The Committee’s wide-ranging depositions of Proud Boys, Oath Keepers, and other paramilitary members provide an unprecedented inside look at the minefields still littering the path forward for our democracy. Militia leader Michael Lee Wells, who claimed to have left the Three Percenters after they advocated for violence against civilians, warned investigators that he found it “terrifying” that militias were looking to become more involved in elections, and said it would be a “nightmare scenario” if they decided to act against voting precincts where they believed there was voting fraud. George Meza, who characterized his fellow Proud Boys as a sort of morality police, called the people who stormed the Capitol “heroes,” acknowledged that he would attend a future January 6-style event, and told investigators he would still support President Trump in 2024.
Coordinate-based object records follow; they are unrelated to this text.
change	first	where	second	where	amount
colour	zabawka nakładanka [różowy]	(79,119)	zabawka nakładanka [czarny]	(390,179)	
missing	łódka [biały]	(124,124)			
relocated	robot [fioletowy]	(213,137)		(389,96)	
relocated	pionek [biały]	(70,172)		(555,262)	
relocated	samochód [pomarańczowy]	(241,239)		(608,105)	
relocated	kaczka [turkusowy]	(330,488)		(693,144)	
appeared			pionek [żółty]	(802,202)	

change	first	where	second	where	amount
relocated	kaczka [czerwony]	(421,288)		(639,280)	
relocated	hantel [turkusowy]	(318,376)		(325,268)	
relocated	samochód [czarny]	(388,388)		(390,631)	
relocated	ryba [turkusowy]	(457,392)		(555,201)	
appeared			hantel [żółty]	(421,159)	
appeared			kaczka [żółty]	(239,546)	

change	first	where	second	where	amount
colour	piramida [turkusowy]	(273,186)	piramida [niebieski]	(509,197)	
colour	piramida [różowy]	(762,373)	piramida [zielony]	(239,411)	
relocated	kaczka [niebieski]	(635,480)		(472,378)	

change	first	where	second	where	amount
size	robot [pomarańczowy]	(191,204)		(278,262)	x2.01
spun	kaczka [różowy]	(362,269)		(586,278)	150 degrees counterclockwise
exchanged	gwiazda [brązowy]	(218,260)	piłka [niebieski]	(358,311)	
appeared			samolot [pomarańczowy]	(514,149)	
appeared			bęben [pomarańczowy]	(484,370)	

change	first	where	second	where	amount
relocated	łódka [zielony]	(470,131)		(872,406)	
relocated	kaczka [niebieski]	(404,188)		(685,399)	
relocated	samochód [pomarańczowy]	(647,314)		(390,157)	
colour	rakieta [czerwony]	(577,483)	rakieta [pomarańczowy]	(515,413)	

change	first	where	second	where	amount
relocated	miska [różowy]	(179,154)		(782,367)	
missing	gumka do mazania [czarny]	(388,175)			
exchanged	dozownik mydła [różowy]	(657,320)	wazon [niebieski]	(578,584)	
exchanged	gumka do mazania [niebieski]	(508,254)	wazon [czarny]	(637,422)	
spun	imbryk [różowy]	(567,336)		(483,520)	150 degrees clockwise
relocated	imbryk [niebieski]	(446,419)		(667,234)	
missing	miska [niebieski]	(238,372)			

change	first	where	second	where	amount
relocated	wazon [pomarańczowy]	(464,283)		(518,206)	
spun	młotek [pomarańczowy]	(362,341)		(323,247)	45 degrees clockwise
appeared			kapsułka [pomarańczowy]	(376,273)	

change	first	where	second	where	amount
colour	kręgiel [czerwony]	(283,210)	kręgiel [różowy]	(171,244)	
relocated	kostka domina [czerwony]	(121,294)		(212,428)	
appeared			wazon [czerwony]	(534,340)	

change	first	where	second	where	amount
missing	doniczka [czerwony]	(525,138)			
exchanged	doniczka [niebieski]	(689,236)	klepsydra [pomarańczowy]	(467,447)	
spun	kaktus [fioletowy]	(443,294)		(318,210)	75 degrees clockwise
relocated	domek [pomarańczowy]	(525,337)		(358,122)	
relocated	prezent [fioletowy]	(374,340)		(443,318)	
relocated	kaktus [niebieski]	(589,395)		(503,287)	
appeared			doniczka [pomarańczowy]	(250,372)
Going forward, we must work aggressively to counter the growing confidence of armed groups to menace democratic self-government and marginalized populations. This includes dispelling the mythology that private paramilitaries are constitutionally protected – a mythology not supported by history, the U.S. Constitution, or Supreme Court precedent. It includes informing federal, state, and local officials and the public more generally about laws in all 50 states prohibiting unauthorized paramilitary activity and using those laws through enforcement actions and litigation when necessary. And it includes assessing whether we have all the tools we need to address the threat. By releasing vast swaths of evidence, the Select Committee has given the public the chance to better understand extremist paramilitaries and the perils they continue to pose, with or without Trump in the Oval Office. It’s our collective national obligation to carry on the Committee’s work by identifying and neutralizing this threat before it can again shake the foundations of American democracy.